ORDERED that the order is reversed, on the law, with costs, and the motion of the defendant Kevin Barry pursuant to CPLR 3211(a)(5) to dismiss the cause of action to recover damages for legal malpractice as time-barred and for summary judgment dismissing the cause of action for replevin insofar as asserted against him is granted.

On a motion to dismiss a cause of action pursuant to CPLR 3211(a)(5) as barred by the applicable statute of limitations, a defendant must establish, prima facie, that the time within which to sue has expired (see Yang v. Oceanside Union Free School Dist., 90 AD3d 649). Once that showing has been made, the burden shifts to the plaintiff to establish that the statute of limitations has been tolled or that the plaintiff actually commenced the action within the applicable limitations period (see id.).

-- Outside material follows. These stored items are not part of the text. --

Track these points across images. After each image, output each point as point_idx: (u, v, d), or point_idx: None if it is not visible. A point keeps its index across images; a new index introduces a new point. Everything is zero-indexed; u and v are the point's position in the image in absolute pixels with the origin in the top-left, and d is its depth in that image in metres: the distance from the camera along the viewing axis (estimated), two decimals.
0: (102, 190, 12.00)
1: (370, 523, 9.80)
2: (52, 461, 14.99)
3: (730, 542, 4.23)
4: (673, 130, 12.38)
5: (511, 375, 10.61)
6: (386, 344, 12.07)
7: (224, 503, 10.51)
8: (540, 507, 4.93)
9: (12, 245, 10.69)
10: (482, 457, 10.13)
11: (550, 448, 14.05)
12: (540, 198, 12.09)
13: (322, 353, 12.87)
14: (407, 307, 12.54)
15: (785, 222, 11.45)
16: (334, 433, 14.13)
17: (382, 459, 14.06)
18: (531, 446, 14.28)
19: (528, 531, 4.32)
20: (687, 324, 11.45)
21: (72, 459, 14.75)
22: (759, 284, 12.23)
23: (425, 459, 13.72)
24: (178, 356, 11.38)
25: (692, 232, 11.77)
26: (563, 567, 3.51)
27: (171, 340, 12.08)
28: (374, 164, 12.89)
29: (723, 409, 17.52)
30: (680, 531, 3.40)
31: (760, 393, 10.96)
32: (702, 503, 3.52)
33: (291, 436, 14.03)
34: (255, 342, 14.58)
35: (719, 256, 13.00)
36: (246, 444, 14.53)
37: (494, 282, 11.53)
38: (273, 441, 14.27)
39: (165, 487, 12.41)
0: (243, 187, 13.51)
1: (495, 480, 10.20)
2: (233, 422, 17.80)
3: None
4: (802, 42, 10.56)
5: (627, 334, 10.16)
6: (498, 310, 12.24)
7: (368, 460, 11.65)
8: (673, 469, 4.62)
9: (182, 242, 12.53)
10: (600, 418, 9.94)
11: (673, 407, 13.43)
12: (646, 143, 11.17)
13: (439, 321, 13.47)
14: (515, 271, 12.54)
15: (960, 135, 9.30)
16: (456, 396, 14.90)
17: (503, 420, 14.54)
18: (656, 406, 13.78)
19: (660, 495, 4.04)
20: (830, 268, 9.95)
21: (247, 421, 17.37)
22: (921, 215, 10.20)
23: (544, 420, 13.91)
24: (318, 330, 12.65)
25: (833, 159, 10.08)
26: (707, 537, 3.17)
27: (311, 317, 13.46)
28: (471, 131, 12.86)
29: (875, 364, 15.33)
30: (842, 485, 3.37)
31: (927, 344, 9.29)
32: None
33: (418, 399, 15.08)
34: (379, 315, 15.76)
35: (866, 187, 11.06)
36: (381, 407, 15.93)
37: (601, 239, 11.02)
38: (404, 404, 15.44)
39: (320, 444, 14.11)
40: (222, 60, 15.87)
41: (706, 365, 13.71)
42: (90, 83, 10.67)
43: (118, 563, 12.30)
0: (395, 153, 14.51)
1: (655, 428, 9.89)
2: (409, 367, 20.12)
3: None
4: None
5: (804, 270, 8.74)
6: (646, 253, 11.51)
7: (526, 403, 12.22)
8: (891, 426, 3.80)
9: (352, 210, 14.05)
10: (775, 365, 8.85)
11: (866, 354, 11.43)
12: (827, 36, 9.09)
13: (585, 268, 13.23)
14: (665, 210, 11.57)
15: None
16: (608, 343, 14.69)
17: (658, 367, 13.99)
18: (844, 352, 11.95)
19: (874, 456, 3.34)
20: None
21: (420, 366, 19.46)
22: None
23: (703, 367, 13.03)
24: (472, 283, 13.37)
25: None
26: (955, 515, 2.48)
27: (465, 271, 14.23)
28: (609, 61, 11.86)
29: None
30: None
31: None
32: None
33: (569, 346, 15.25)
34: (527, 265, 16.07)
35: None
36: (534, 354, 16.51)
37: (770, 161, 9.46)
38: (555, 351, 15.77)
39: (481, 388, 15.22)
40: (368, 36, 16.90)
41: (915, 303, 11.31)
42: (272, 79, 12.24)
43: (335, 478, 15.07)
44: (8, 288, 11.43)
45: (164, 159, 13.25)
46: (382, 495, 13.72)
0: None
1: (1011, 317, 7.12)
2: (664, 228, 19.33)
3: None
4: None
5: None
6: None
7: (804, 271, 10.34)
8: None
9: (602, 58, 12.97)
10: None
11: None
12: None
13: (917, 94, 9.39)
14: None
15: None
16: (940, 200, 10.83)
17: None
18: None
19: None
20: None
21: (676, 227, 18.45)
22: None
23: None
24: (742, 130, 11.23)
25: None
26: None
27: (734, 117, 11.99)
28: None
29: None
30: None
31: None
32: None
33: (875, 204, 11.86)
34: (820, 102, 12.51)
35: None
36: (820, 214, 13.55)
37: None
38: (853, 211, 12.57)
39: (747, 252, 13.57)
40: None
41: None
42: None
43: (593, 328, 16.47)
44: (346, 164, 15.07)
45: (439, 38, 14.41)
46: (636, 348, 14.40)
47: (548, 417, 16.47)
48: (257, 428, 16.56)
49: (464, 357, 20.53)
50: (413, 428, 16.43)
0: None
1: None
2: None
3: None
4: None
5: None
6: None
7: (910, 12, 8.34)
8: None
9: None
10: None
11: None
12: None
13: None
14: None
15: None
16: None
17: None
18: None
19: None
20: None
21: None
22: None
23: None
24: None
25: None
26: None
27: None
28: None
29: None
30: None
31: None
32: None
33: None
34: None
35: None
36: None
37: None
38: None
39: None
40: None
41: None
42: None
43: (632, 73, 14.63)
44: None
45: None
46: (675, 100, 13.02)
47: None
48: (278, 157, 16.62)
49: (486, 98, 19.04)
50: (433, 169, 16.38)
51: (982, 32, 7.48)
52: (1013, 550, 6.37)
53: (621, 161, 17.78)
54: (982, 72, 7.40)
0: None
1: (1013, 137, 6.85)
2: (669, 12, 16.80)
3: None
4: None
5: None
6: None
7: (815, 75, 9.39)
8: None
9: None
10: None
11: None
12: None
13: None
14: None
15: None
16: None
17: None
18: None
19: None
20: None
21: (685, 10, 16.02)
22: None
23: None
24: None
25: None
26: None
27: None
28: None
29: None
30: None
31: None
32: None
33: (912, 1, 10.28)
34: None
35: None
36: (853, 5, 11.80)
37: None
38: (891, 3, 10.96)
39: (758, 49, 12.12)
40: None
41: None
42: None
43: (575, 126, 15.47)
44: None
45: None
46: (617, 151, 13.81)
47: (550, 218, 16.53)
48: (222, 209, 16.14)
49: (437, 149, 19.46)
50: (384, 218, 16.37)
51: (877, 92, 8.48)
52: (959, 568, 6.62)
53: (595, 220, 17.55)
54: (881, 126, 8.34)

An action to recover damages for legal malpractice must be commenced within three years after the accrual of the cause of action (see CPLR 214[6]). Here, the defendant Kevin Barry (hereinafter the appellant) sustained his initial burden on that branch of his motion which was to dismiss the cause of action to recover damages for legal malpractice by demonstrating that the applicable limitations period had expired with respect to the alleged acts of legal malpractice. Contrary to the Supreme Court's determination, the evidence submitted by the plaintiff in opposition was insufficient to raise a triable issue of fact as to whether the continuous representation doctrine tolled the running of the statute of limitations (see Hasty Hills Stables, Inc. v. Dorfman, Lynch, Knoebel & Conway, LLP, 52 AD3d 566, 567-568; Melendez v. Bernstein, 29 AD3d 872, 873; Dignelli v. Berman, 293 AD2d 565, 566; Muller v. Sturman, 79 AD2d 482, 486-487). Accordingly, the cause of action to recover damages for legal malpractice should have been dismissed as time-barred.

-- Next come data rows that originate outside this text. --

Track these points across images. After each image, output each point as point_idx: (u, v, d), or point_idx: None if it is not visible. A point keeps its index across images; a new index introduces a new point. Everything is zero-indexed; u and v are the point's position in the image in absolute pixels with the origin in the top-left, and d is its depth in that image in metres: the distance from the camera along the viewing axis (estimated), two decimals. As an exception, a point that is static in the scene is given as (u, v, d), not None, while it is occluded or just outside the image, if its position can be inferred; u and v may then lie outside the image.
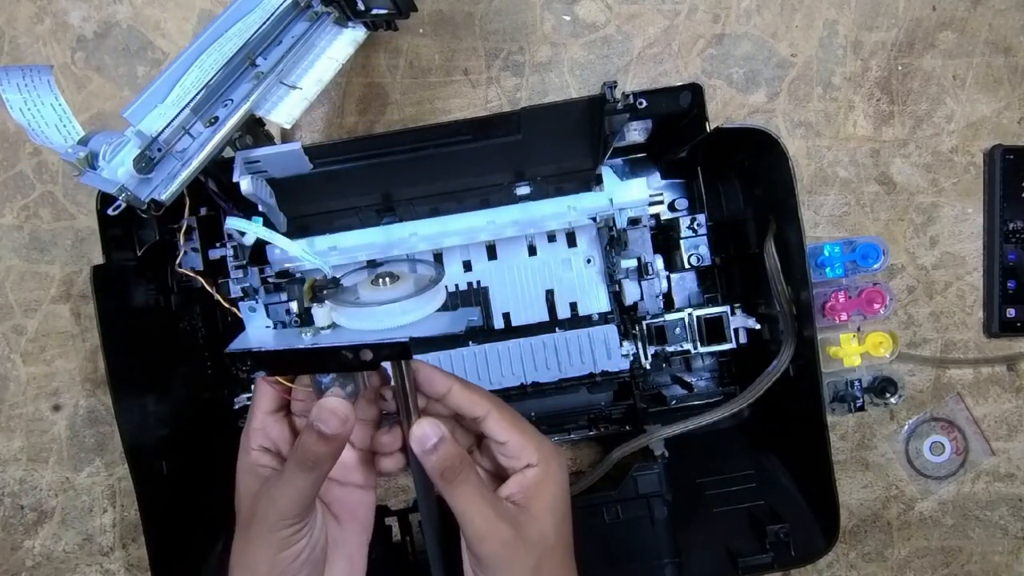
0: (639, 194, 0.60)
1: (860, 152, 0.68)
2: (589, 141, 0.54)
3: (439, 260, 0.63)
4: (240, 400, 0.62)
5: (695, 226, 0.63)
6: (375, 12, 0.50)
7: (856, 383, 0.66)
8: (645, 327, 0.61)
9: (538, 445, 0.45)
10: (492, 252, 0.63)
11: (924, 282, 0.69)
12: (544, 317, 0.64)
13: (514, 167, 0.57)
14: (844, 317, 0.65)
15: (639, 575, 0.57)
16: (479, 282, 0.64)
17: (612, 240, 0.62)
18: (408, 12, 0.50)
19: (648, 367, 0.62)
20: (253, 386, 0.61)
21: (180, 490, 0.57)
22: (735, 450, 0.64)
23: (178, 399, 0.59)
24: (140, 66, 0.66)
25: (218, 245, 0.61)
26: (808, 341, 0.54)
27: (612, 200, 0.60)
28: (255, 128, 0.49)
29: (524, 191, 0.59)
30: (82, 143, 0.42)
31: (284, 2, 0.47)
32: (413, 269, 0.50)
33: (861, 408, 0.66)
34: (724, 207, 0.64)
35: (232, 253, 0.60)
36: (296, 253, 0.45)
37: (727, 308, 0.60)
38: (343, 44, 0.51)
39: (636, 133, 0.61)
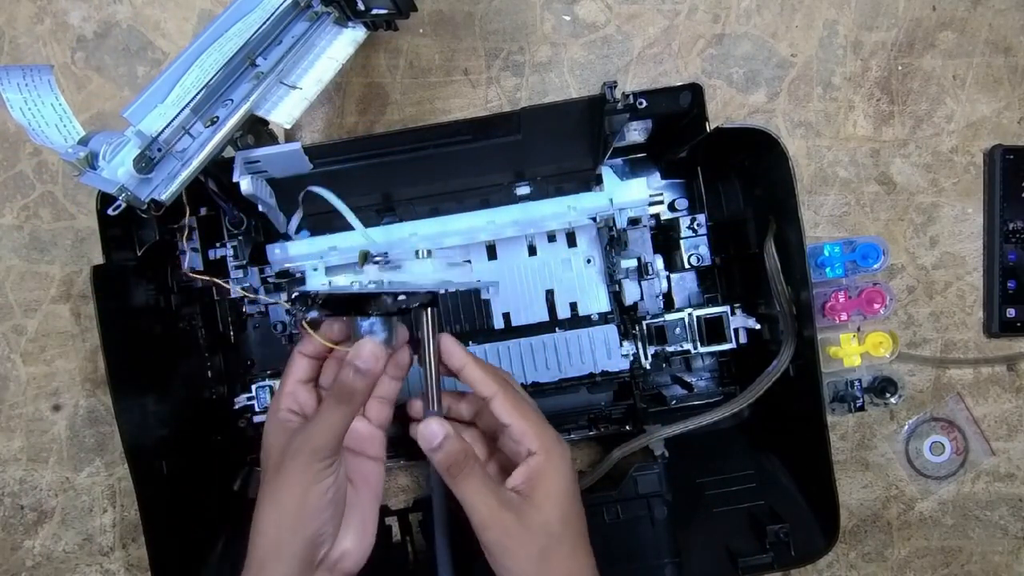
0: (639, 194, 0.60)
1: (860, 152, 0.68)
2: (589, 141, 0.54)
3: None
4: (240, 400, 0.62)
5: (695, 226, 0.63)
6: (375, 12, 0.50)
7: (856, 383, 0.66)
8: (645, 327, 0.61)
9: (538, 432, 0.47)
10: (492, 252, 0.63)
11: (924, 282, 0.69)
12: (544, 317, 0.64)
13: (514, 167, 0.57)
14: (844, 317, 0.65)
15: (639, 575, 0.57)
16: (479, 282, 0.64)
17: (612, 240, 0.62)
18: (408, 12, 0.50)
19: (648, 367, 0.62)
20: (295, 344, 0.62)
21: (180, 490, 0.57)
22: (735, 450, 0.64)
23: (178, 399, 0.59)
24: (140, 66, 0.66)
25: (218, 245, 0.61)
26: (808, 341, 0.54)
27: (612, 200, 0.60)
28: (258, 127, 0.49)
29: (524, 191, 0.59)
30: (82, 143, 0.42)
31: (284, 2, 0.47)
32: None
33: (861, 408, 0.66)
34: (724, 207, 0.64)
35: (232, 253, 0.60)
36: (361, 232, 0.52)
37: (727, 308, 0.60)
38: (343, 44, 0.51)
39: (636, 133, 0.61)
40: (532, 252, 0.64)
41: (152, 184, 0.43)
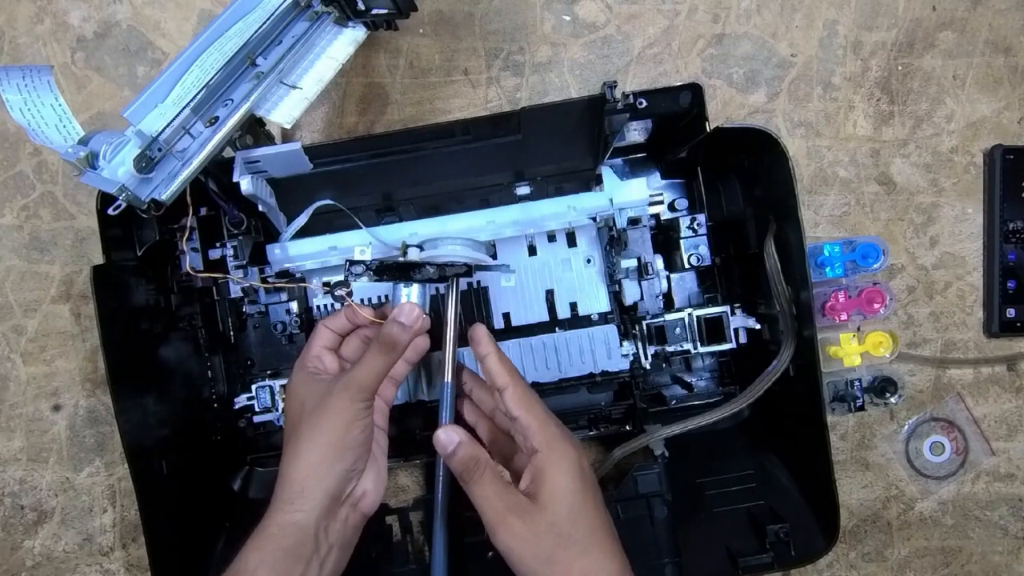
0: (639, 194, 0.60)
1: (860, 152, 0.68)
2: (589, 141, 0.54)
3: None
4: (240, 400, 0.62)
5: (695, 226, 0.63)
6: (375, 12, 0.50)
7: (856, 383, 0.66)
8: (645, 327, 0.61)
9: (541, 426, 0.48)
10: (492, 251, 0.63)
11: (924, 282, 0.69)
12: (544, 317, 0.64)
13: (514, 167, 0.57)
14: (844, 317, 0.65)
15: (639, 575, 0.57)
16: (479, 282, 0.64)
17: (612, 240, 0.62)
18: (408, 12, 0.50)
19: (648, 367, 0.62)
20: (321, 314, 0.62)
21: (180, 490, 0.57)
22: (735, 450, 0.64)
23: (178, 399, 0.59)
24: (140, 66, 0.66)
25: (218, 245, 0.61)
26: (808, 341, 0.54)
27: (612, 200, 0.60)
28: (255, 128, 0.49)
29: (524, 191, 0.59)
30: (82, 143, 0.42)
31: (284, 2, 0.47)
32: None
33: (861, 408, 0.66)
34: (724, 207, 0.64)
35: (232, 253, 0.60)
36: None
37: (727, 308, 0.60)
38: (343, 44, 0.51)
39: (636, 133, 0.61)
40: (532, 252, 0.64)
41: (152, 184, 0.43)
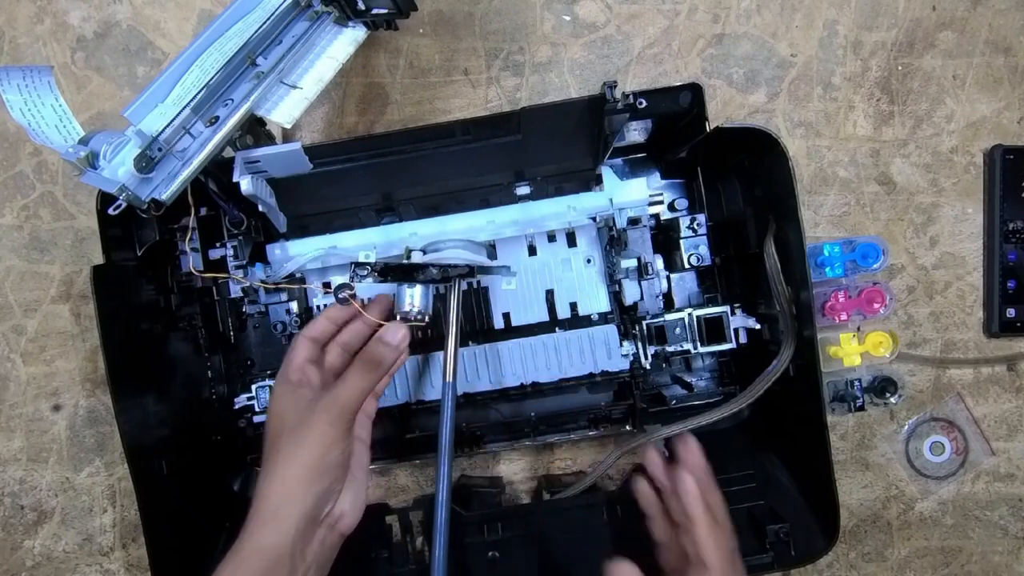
0: (639, 194, 0.60)
1: (860, 152, 0.68)
2: (589, 141, 0.54)
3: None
4: (240, 400, 0.62)
5: (695, 226, 0.63)
6: (375, 12, 0.50)
7: (856, 383, 0.66)
8: (645, 327, 0.61)
9: (716, 544, 0.49)
10: (492, 252, 0.63)
11: (924, 282, 0.69)
12: (544, 317, 0.64)
13: (514, 167, 0.57)
14: (844, 317, 0.65)
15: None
16: (479, 282, 0.64)
17: (612, 240, 0.62)
18: (408, 12, 0.50)
19: (648, 367, 0.62)
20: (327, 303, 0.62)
21: (180, 490, 0.57)
22: (735, 450, 0.64)
23: (178, 399, 0.59)
24: (140, 66, 0.66)
25: (218, 245, 0.61)
26: (808, 341, 0.54)
27: (612, 200, 0.60)
28: (255, 128, 0.49)
29: (524, 191, 0.59)
30: (82, 143, 0.42)
31: (284, 2, 0.47)
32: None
33: (861, 408, 0.66)
34: (724, 207, 0.64)
35: (232, 253, 0.60)
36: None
37: (727, 308, 0.60)
38: (343, 44, 0.51)
39: (636, 133, 0.61)
40: (532, 252, 0.64)
41: (152, 184, 0.43)
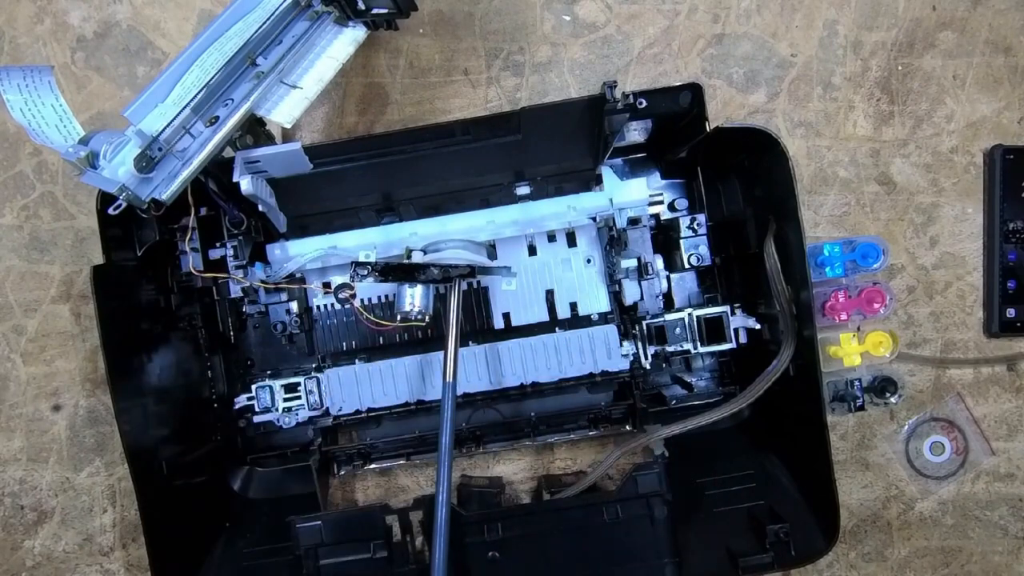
0: (639, 194, 0.60)
1: (860, 152, 0.68)
2: (589, 141, 0.54)
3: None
4: (240, 400, 0.62)
5: (695, 226, 0.63)
6: (375, 12, 0.50)
7: (856, 383, 0.66)
8: (645, 327, 0.61)
9: None
10: (492, 252, 0.63)
11: (924, 282, 0.69)
12: (544, 317, 0.64)
13: (514, 167, 0.57)
14: (844, 317, 0.65)
15: (639, 575, 0.57)
16: (479, 282, 0.64)
17: (612, 240, 0.62)
18: (408, 12, 0.50)
19: (648, 367, 0.62)
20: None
21: (180, 490, 0.57)
22: (735, 450, 0.64)
23: (178, 399, 0.59)
24: (140, 66, 0.66)
25: (218, 245, 0.61)
26: (808, 341, 0.54)
27: (612, 200, 0.60)
28: (255, 128, 0.49)
29: (524, 191, 0.59)
30: (82, 143, 0.42)
31: (284, 2, 0.47)
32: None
33: (861, 408, 0.66)
34: (724, 207, 0.64)
35: (232, 253, 0.60)
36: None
37: (727, 308, 0.60)
38: (343, 44, 0.51)
39: (636, 133, 0.61)
40: (532, 252, 0.64)
41: (153, 183, 0.43)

The appellant was also entitled to summary judgment dismissing the plaintiff's cause of action for replevin insofar as asserted against him. The appellant established, prima facie, that he did not unreasonably refuse to return the documents requested by the plaintiff (see Khoury v. Khoury, 78 AD3d 903, 904; Wiel v. Curtis, Mallet-Prevost, Colt & Mosle, 66 Misc 2d 466, 469, affd 36 AD2d 1027, affd 30 NY2d 500). In opposition to the motion, the plaintiff failed to raise a triable issue of fact. The Supreme Court, therefore, should have granted that branch of the appellant's motion which was for summary judgment dismissing the cause of action for replevin insofar as asserted against him.

MASTRO, J.P., DICKERSON, LOTT and AUSTIN, JJ., concur.